Directions - Pick out each line in the listing below that has the word "common" in it, and copy those lines.

The input -
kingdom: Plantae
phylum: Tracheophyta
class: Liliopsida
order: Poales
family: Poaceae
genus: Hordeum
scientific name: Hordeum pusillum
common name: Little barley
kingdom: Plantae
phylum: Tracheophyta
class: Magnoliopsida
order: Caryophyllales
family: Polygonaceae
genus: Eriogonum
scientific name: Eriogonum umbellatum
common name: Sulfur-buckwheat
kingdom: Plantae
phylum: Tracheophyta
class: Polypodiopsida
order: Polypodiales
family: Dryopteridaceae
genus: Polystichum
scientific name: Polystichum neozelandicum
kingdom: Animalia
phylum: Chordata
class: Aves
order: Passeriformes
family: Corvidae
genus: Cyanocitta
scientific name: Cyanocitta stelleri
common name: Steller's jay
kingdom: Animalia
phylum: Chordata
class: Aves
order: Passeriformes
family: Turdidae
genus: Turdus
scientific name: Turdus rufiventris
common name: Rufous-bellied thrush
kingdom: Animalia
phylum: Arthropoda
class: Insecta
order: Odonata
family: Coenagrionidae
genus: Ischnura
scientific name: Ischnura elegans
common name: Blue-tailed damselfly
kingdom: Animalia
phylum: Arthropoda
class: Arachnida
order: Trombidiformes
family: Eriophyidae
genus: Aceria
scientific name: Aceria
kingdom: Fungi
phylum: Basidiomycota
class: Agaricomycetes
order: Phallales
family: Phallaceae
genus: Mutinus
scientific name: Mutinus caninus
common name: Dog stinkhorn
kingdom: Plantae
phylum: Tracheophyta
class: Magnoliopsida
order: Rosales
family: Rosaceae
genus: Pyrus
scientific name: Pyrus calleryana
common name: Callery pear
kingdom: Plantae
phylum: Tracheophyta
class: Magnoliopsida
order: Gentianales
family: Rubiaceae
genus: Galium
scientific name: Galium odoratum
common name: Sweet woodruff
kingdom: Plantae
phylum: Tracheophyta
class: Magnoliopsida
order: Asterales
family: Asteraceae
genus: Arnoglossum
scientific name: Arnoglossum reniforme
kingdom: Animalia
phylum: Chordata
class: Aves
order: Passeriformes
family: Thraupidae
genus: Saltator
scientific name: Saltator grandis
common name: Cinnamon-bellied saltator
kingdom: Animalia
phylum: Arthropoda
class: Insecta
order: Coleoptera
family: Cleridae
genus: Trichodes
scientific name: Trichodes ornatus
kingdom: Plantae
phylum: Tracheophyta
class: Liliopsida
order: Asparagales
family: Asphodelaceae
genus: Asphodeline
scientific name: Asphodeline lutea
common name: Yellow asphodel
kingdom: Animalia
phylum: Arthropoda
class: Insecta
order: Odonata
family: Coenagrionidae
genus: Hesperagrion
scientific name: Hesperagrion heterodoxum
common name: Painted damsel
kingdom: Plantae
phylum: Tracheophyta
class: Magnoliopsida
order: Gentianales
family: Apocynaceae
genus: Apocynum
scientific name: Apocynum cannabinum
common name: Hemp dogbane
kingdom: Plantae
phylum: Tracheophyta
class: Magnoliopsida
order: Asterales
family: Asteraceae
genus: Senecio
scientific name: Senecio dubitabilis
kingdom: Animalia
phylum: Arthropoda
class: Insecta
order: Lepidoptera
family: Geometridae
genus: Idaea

Written response -
common name: Little barley
common name: Sulfur-buckwheat
common name: Steller's jay
common name: Rufous-bellied thrush
common name: Blue-tailed damselfly
common name: Dog stinkhorn
common name: Callery pear
common name: Sweet woodruff
common name: Cinnamon-bellied saltator
common name: Yellow asphodel
common name: Painted damsel
common name: Hemp dogbane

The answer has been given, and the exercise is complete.